Так и вышло, что на протяжении последующих двух лет я снова и снова переписывал "Подлинную историю", пропустив ее через мой текстовый процессор самое меньшее шесть раз. Теперь основное внимание уделялось Мори и Нику – мне хотелось сделать их образы живее и ярче. Но со временем эти потуги привели меня к заключению о полнейшей моей неспособности создать историю на базе архетипа. Оценивая результат, исходя из первоначальных намерений, я должен был признать свою затею провалившейся. Образ Энгуса захватывал меня настолько, что мне просто не удавалось заставить себя увидеть в Мори и Нике равно значимые персонажи. В том, что можно назвать пространственными рамками повествования, для них не хватало места.

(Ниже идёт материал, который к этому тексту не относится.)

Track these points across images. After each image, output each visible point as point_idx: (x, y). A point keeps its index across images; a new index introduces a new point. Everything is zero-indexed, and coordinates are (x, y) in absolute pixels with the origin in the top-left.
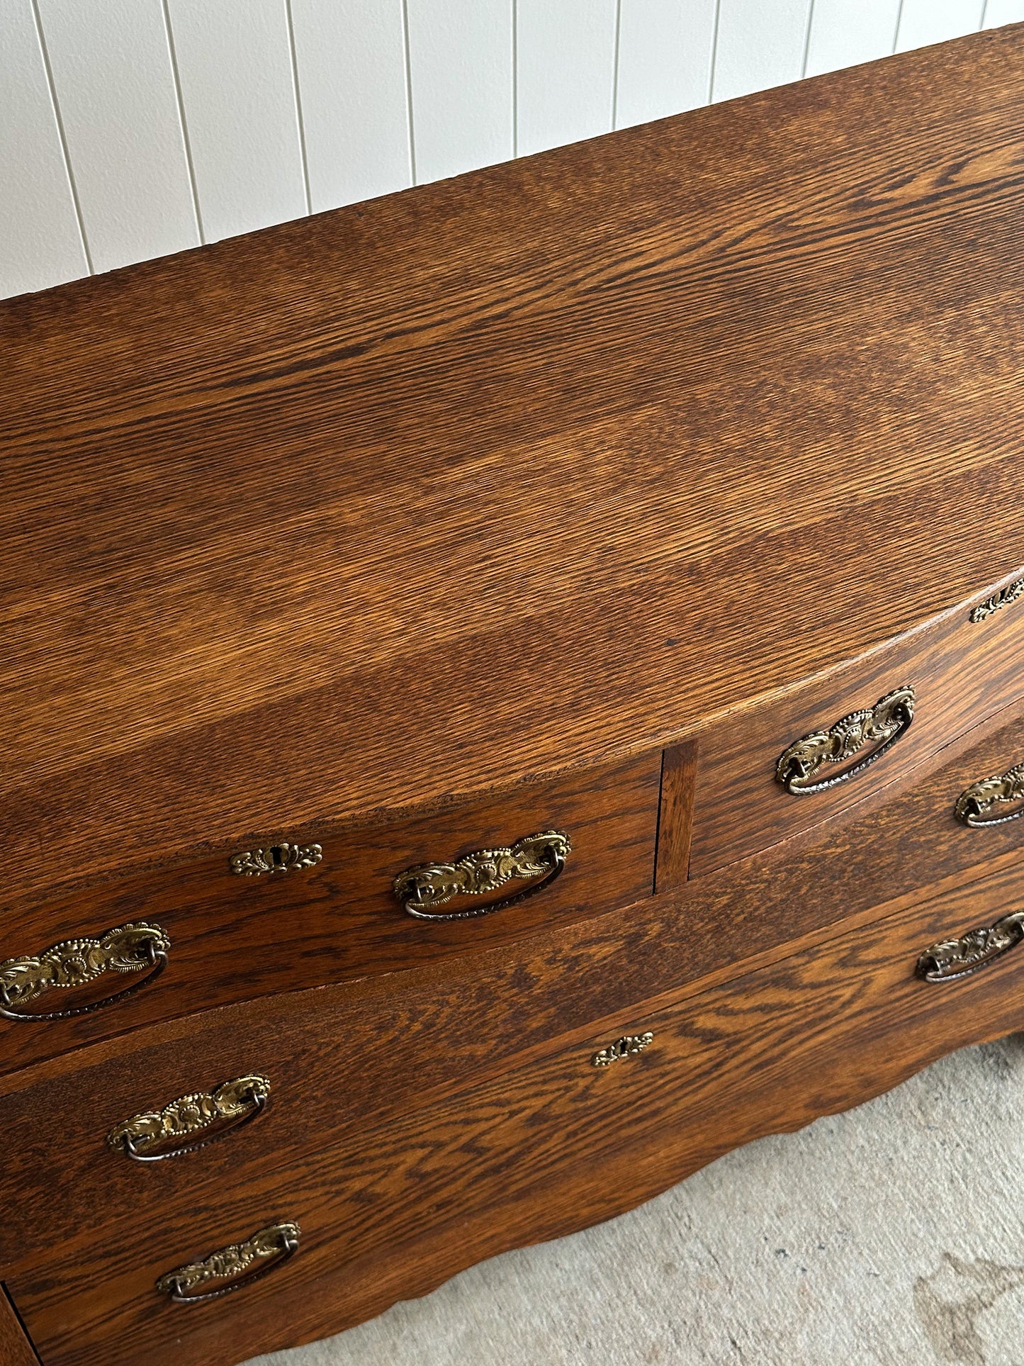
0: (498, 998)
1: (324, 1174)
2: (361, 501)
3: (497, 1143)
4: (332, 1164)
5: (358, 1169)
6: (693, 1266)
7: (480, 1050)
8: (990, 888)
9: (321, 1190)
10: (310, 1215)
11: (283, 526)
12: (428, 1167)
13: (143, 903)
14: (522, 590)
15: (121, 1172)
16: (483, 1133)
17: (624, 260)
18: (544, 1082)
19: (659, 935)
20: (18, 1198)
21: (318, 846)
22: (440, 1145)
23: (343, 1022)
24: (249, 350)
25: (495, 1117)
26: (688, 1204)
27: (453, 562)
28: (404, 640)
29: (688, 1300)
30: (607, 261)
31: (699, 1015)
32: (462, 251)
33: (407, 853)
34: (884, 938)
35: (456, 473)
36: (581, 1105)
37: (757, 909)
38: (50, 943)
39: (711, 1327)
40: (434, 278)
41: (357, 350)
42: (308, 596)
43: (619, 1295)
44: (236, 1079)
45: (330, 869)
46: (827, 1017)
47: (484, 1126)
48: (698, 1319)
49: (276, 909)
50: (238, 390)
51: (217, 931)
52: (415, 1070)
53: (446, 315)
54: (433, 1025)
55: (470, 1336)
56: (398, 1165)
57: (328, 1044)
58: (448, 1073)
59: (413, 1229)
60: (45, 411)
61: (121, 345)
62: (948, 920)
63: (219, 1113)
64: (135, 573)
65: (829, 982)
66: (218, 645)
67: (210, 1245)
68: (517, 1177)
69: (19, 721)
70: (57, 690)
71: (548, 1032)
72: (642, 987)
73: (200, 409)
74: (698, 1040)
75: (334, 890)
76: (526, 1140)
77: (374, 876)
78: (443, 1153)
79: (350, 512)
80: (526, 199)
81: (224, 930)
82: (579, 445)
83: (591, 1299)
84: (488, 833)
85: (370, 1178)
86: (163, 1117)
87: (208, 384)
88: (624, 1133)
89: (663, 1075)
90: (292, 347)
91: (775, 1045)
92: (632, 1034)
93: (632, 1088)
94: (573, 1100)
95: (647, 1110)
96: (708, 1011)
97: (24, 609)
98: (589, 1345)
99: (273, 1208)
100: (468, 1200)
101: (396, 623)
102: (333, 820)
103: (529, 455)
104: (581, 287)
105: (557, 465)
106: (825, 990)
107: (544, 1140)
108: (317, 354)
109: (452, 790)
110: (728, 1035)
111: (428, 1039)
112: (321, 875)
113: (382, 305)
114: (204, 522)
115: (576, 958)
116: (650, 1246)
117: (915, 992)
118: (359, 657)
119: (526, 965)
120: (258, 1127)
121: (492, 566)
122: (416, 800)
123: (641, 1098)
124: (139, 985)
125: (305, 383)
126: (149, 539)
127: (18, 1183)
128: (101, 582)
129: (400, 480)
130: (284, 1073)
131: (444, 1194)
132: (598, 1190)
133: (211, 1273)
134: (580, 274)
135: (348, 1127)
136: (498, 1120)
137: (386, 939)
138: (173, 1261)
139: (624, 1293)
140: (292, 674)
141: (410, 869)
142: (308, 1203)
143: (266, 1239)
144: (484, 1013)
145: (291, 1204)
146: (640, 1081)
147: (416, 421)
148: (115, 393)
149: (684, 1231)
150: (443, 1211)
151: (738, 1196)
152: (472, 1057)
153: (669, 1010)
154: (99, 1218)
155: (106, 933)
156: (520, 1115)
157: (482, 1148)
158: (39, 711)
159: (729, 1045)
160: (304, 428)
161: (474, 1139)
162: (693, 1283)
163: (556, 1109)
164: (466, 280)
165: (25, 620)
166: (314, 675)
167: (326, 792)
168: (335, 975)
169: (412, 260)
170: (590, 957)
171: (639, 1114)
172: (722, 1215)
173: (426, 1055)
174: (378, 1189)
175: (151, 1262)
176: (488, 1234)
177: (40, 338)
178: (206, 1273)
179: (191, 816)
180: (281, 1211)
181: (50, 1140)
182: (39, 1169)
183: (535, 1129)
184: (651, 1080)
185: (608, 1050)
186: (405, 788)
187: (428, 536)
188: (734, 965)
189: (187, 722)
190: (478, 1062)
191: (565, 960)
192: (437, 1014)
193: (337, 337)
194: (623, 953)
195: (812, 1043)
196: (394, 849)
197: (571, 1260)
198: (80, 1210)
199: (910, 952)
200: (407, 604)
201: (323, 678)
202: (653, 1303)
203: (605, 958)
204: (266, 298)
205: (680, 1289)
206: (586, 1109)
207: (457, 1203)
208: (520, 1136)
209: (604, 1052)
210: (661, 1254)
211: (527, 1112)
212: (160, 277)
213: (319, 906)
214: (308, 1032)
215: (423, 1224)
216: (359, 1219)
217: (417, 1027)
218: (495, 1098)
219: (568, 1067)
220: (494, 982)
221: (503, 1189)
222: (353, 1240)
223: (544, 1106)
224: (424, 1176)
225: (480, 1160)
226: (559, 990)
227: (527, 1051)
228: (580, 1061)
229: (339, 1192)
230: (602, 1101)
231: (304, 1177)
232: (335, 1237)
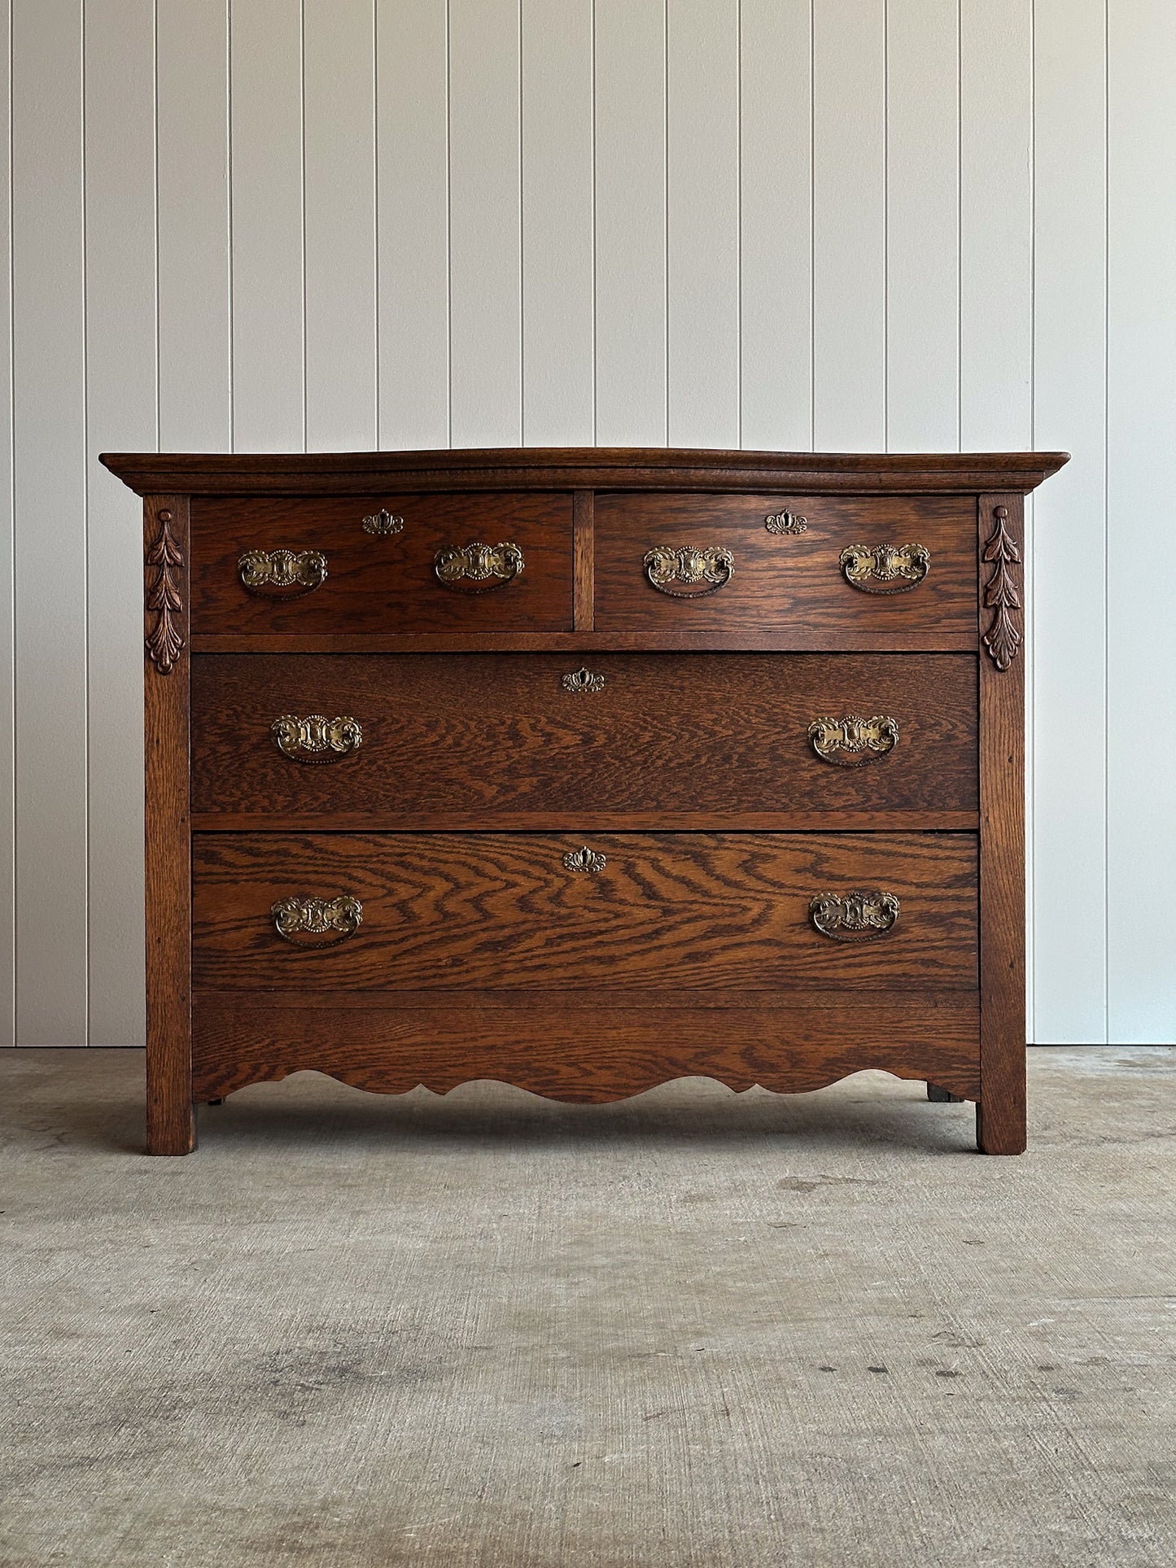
1: (384, 863)
3: (497, 914)
4: (389, 855)
5: (405, 875)
7: (491, 791)
8: (855, 848)
9: (380, 879)
10: (370, 902)
12: (450, 908)
15: (272, 766)
16: (488, 893)
18: (532, 863)
19: (604, 746)
20: (218, 748)
22: (458, 887)
23: (407, 706)
25: (496, 880)
31: (639, 857)
34: (775, 857)
36: (556, 909)
37: (670, 760)
46: (741, 929)
47: (490, 887)
49: (379, 564)
52: (446, 783)
58: (467, 802)
59: (434, 976)
62: (826, 868)
63: (330, 741)
65: (737, 885)
67: (308, 889)
68: (510, 966)
71: (532, 803)
72: (595, 796)
74: (640, 889)
76: (517, 924)
78: (460, 898)
85: (411, 890)
86: (301, 726)
88: (589, 968)
89: (615, 914)
91: (705, 937)
92: (591, 847)
93: (594, 916)
95: (605, 950)
96: (645, 859)
99: (351, 878)
106: (734, 892)
107: (529, 933)
110: (662, 899)
112: (401, 541)
115: (549, 734)
117: (813, 945)
119: (518, 721)
120: (351, 776)
123: (601, 933)
130: (371, 732)
131: (458, 948)
133: (304, 923)
135: (403, 817)
136: (498, 884)
138: (285, 891)
142: (370, 889)
143: (340, 910)
144: (491, 754)
145: (361, 882)
146: (599, 911)
150: (456, 969)
152: (481, 795)
153: (616, 836)
154: (253, 805)
155: (300, 552)
156: (514, 890)
157: (486, 911)
159: (667, 912)
161: (481, 895)
163: (539, 903)
170: (559, 739)
171: (599, 952)
174: (416, 908)
175: (274, 881)
176: (489, 1041)
178: (301, 921)
180: (353, 883)
181: (244, 708)
182: (233, 729)
183: (523, 914)
184: (607, 915)
185: (574, 854)
188: (660, 814)
190: (485, 804)
195: (732, 955)
199: (801, 888)
203: (567, 747)
206: (558, 913)
207: (466, 967)
209: (571, 855)
211: (520, 893)
213: (398, 566)
214: (387, 702)
215: (442, 976)
216: (401, 935)
217: (449, 740)
218: (496, 855)
219: (546, 856)
220: (497, 725)
221: (499, 974)
222: (394, 958)
223: (530, 892)
224: (447, 915)
225: (484, 925)
226: (539, 761)
227: (518, 815)
228: (557, 855)
229: (391, 892)
230: (569, 916)
231: (371, 856)
232: (383, 944)
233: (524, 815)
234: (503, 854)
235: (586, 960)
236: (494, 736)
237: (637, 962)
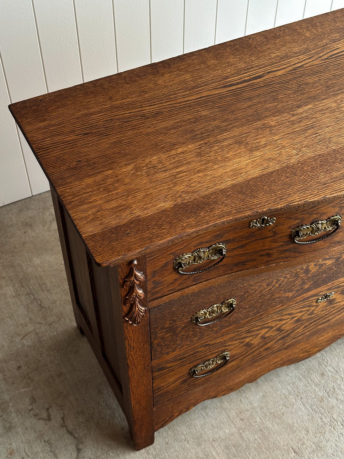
0: (299, 277)
1: (241, 335)
2: (274, 119)
3: (286, 328)
4: (243, 332)
5: (249, 335)
6: (330, 374)
7: (290, 294)
9: (238, 341)
10: (233, 350)
11: (252, 126)
12: (267, 335)
13: (222, 237)
14: (330, 142)
15: (192, 330)
16: (283, 325)
17: (334, 50)
18: (303, 308)
20: (165, 336)
21: (275, 218)
22: (272, 328)
23: (259, 282)
24: (227, 78)
25: (288, 319)
26: (326, 356)
27: (307, 134)
28: (298, 156)
29: (330, 384)
30: (329, 51)
32: (284, 48)
33: (298, 221)
35: (300, 110)
36: (310, 316)
38: (196, 249)
39: (339, 391)
40: (277, 56)
41: (260, 77)
42: (265, 145)
43: (308, 383)
44: (229, 300)
45: (276, 226)
47: (284, 322)
48: (334, 389)
49: (257, 240)
50: (227, 89)
51: (239, 247)
52: (273, 300)
53: (284, 66)
54: (281, 285)
55: (264, 396)
56: (259, 334)
57: (254, 289)
58: (281, 302)
59: (258, 357)
60: (170, 95)
61: (188, 76)
63: (222, 311)
64: (212, 139)
66: (243, 159)
67: (206, 358)
68: (288, 341)
69: (190, 180)
70: (199, 172)
71: (309, 290)
72: (336, 276)
73: (217, 94)
75: (275, 233)
76: (294, 328)
77: (287, 229)
78: (272, 330)
79: (272, 121)
80: (299, 34)
81: (241, 247)
82: (335, 102)
83: (300, 384)
84: (321, 215)
85: (251, 338)
86: (207, 311)
87: (217, 87)
88: (319, 327)
89: (333, 307)
90: (240, 76)
92: (329, 292)
93: (324, 312)
94: (309, 315)
95: (327, 319)
97: (182, 150)
98: (302, 398)
99: (225, 346)
100: (274, 348)
101: (295, 152)
102: (293, 205)
103: (321, 105)
104: (322, 58)
105: (330, 107)
107: (298, 328)
108: (248, 78)
109: (326, 196)
111: (279, 290)
112: (273, 228)
113: (264, 64)
114: (228, 125)
115: (322, 264)
116: (316, 368)
118: (286, 161)
119: (309, 266)
120: (229, 317)
121: (319, 135)
122: (316, 199)
123: (326, 315)
124: (216, 264)
125: (247, 86)
126: (213, 130)
127: (166, 331)
128: (202, 142)
129: (284, 112)
130: (241, 299)
131: (269, 345)
132: (306, 348)
133: (204, 368)
134: (321, 54)
135: (251, 319)
136: (288, 320)
137: (285, 251)
138: (195, 363)
139: (310, 382)
140: (268, 166)
141: (298, 227)
142: (234, 345)
143: (221, 357)
144: (295, 282)
145: (230, 345)
146: (327, 309)
147: (284, 96)
148: (190, 90)
149: (326, 364)
150: (267, 351)
151: (341, 353)
152: (288, 297)
153: (340, 285)
154: (182, 346)
155: (211, 246)
156: (295, 319)
157: (282, 330)
158: (195, 178)
160: (250, 99)
161: (281, 326)
162: (331, 379)
163: (304, 318)
164: (287, 57)
165: (183, 153)
166: (274, 166)
167: (288, 197)
168: (268, 263)
169: (269, 51)
170: (326, 264)
171: (324, 321)
172: (337, 358)
173: (277, 295)
174: (252, 342)
176: (275, 361)
177: (162, 75)
178: (203, 368)
179: (250, 205)
180: (227, 348)
181: (178, 317)
182: (173, 327)
183: (297, 324)
184: (330, 309)
185: (322, 298)
186: (312, 196)
187: (297, 127)
189: (240, 179)
190: (289, 299)
191: (319, 265)
192: (283, 281)
193: (252, 73)
194: (334, 263)
196: (295, 220)
197: (292, 373)
198: (178, 342)
200: (296, 146)
201: (277, 167)
202: (319, 385)
203: (329, 265)
204: (228, 63)
205: (327, 381)
206: (311, 318)
207: (271, 349)
208: (292, 326)
209: (320, 298)
210: (319, 370)
211: (296, 318)
212: (194, 57)
213: (270, 239)
214: (250, 285)
215: (261, 356)
216: (245, 352)
217: (277, 285)
218: (289, 312)
219: (310, 303)
220: (300, 271)
221: (284, 345)
222: (242, 360)
223: (301, 316)
224: (265, 338)
225: (281, 334)
226: (315, 275)
227: (302, 296)
228: (314, 301)
229: (243, 342)
230: (316, 316)
231: (235, 336)
232: (238, 358)
233: (304, 295)
234: (292, 311)
235: (319, 325)
236: (298, 275)
237: (337, 317)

(И снова он был здесь: ключ к третьей, неосознанной причине моего недовольства. Но я опять не разглядел правду.)
К счастью, от окончательной убежденности в том, что "Подлинная история" обречена на художественную несостоятельность, меня уберег психологический феномен, который доктор Ху именует "латеральным мышлением". Если перед вами маячит неприступный утес, а сзади вас настигает неодолимое чудовище, надо улепетывать в сторону. В соответствии с данным изречением я принялся спрашивать себя не "Что не так в моей новелле?", а "Что было не так в изначальном замысле?"
И то сказать, что? Некий огрех лежал прямо-таки на поверхности. "Подлинная история" основывалась лишь на одной идее, тогда как лучшие мои книги произрастали в основном из двух. Стало быть, проблема заключалась в отсутствии второй идеи.